In the United States, Tolentino has presented multiple collections in Los Angeles, New York, Palm Springs, San Diego, and San Francisco.  In 2011, Fashion Week El Paseo in Palm Springs honored him as its Designer of the Week. In 2016, he was the first designer asked to present a collection at San Diego Women’s Week. In 2021, his fashion show during LA Fashion Week was attended by figures from the entertainment industry.  The same year, he was invited to present his work at the inaugural Kornit Fashion Week LA in Los Angeles.

==Ecological materials==
Tolentino is recognized for often using eco-friendly materials, including pineapple fiber (piña), abaca, jute, raw silk, and water-lily fabric sourced from the Philippines. In 2010, he won the Sustainable Eco Fashion Award in the Bahamas.  At Bali Fashion Week, he won the Carnivale prize for an outfit made out of Capiz shells.   In 2011, he was named the Featured Designer of the eco-ethical initiative Rags2Riches, and the following year, he was the first-ever Featured Eco Designer at Global Green’s Pre-Oscars Party in Hollywood.  He also has shown an all-eco collection at Eco Fashion Week in New York and Beverly Hills. Hong Kong Tatler magazine featured one of his eco gowns. In 2013, the European news outlet Euronews featured Tolentino in a story about Manila.

==In the Philippines==
In the Philippines, where he’s been called the “Valentino of the Philippines,” the national television network ABS-CBN honored Tolentino with its Samsung MetroWear Icon Award in 2011. The media company, including its Metro and Metro Society magazines, produced his 75+ piece fashion show featuring professional and celebrity models before a 600-person crowd of Manila society, including former First Lady Imelda Marcos. A recording of the show was broadcast nationally.

Tolentino has been featured in one-on-one interviews for well-known national Filipino television shows such as The Bottomline with Boy Abunda, Probe with Cheche Lazaro, and Powerhouse with Kara David.

He is known among Filipinos for providing Pia Wurtzbach with a last-minute red gown for the Miss Universe preliminaries during the year she won after Steve Harvey mistakenly announced the wrong winner.

Tolentino’s designs also have adorned Filipino-American entertainment figures.
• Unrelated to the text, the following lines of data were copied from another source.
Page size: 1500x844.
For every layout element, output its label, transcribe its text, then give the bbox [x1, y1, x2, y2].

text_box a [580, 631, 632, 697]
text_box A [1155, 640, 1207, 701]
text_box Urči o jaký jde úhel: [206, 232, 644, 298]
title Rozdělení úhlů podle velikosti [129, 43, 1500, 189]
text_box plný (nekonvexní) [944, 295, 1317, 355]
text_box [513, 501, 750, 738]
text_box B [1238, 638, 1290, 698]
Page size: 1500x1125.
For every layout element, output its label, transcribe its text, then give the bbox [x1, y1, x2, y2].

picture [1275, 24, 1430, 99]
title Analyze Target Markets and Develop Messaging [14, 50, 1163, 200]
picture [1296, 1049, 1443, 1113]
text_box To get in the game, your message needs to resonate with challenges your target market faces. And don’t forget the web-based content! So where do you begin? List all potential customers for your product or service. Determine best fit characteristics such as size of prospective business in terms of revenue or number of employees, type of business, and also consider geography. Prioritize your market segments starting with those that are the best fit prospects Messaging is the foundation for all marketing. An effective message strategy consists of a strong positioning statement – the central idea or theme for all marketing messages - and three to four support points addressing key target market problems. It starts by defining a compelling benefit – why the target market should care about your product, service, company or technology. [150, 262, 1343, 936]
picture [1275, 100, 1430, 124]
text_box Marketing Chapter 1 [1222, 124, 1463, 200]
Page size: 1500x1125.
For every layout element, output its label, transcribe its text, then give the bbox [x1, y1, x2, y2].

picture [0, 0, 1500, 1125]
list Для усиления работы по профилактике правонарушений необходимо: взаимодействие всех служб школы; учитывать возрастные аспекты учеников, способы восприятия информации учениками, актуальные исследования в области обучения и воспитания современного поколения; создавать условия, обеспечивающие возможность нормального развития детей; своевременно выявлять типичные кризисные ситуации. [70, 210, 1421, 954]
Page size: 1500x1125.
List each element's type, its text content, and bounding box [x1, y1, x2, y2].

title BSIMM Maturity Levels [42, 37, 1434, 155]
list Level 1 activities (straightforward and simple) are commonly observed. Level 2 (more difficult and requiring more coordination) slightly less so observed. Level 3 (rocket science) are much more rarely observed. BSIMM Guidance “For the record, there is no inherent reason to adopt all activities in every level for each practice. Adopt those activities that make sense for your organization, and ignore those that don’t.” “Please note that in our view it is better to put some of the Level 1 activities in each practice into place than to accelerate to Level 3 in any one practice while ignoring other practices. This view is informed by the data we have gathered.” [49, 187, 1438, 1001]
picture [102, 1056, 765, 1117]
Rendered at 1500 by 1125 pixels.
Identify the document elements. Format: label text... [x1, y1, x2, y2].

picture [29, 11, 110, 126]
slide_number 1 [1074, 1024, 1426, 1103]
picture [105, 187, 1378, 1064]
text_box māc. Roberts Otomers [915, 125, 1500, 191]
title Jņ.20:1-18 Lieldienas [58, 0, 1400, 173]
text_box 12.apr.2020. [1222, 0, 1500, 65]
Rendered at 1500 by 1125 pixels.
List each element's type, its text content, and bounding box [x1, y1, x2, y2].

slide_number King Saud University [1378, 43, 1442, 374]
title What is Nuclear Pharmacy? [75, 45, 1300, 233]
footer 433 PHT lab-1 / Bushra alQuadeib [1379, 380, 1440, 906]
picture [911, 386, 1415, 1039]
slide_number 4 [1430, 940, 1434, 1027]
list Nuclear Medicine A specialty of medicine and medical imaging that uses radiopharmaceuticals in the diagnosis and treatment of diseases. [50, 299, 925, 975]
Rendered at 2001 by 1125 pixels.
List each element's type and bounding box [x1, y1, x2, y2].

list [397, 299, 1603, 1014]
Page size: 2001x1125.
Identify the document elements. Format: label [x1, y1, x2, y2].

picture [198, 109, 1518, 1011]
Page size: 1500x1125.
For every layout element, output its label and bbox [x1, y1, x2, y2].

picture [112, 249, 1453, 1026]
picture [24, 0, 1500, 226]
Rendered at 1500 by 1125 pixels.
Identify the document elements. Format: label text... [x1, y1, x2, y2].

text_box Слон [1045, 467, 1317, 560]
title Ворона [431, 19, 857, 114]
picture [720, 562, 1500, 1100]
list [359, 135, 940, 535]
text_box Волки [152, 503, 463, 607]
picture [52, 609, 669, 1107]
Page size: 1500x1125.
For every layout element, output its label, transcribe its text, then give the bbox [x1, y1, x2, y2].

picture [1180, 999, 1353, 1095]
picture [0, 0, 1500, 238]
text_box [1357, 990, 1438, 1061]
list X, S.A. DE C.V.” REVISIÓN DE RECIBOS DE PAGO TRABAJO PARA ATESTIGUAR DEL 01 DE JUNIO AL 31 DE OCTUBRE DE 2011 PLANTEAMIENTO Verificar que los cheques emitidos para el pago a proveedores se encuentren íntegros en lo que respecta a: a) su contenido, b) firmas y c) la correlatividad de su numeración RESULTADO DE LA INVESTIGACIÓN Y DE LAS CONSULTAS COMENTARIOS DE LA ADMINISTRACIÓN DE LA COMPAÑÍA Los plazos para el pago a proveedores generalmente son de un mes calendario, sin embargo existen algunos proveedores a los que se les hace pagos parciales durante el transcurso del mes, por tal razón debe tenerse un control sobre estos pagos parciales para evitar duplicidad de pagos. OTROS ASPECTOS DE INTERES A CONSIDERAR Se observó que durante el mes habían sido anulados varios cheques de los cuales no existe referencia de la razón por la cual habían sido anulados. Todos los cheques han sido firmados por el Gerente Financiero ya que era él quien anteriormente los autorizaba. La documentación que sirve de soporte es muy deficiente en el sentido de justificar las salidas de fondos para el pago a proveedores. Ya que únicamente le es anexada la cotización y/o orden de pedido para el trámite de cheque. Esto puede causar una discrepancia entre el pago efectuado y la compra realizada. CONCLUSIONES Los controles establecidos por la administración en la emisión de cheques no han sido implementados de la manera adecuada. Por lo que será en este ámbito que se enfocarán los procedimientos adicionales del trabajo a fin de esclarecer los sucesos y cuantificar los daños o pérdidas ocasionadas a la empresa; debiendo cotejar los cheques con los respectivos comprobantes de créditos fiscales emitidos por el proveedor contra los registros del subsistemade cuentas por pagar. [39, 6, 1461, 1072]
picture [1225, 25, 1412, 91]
Three-time Oscar-nominated cinematographer Matthew Libatique and Oscar-nominated director Ronnie del Carmen wore his piña eco tuxedos to the OSCARS, as well as Best Song nominee Bobby Lopez to the Golden Globes. Libatique’s appearance is believed to be the first time a nominee wore Philippine fabrics to an OSCARS. In addition, actress Tia Carrere has worn his dresses on the red carpet, and Tony winner Lea Salonga has performed in concerts and walked an NYFW charity runway in his gowns.

==Awards, recognition and charitable activity==
In 2020, Tolentino was named one of The 100 Outstanding Filipinos in America (TOFA 100) along with Darren Criss, Bruno Mars, and EGOT winner Bobby Lopez.

Tolentino has been involved in charity initiatives, donating proceeds from fashion shows to different causes.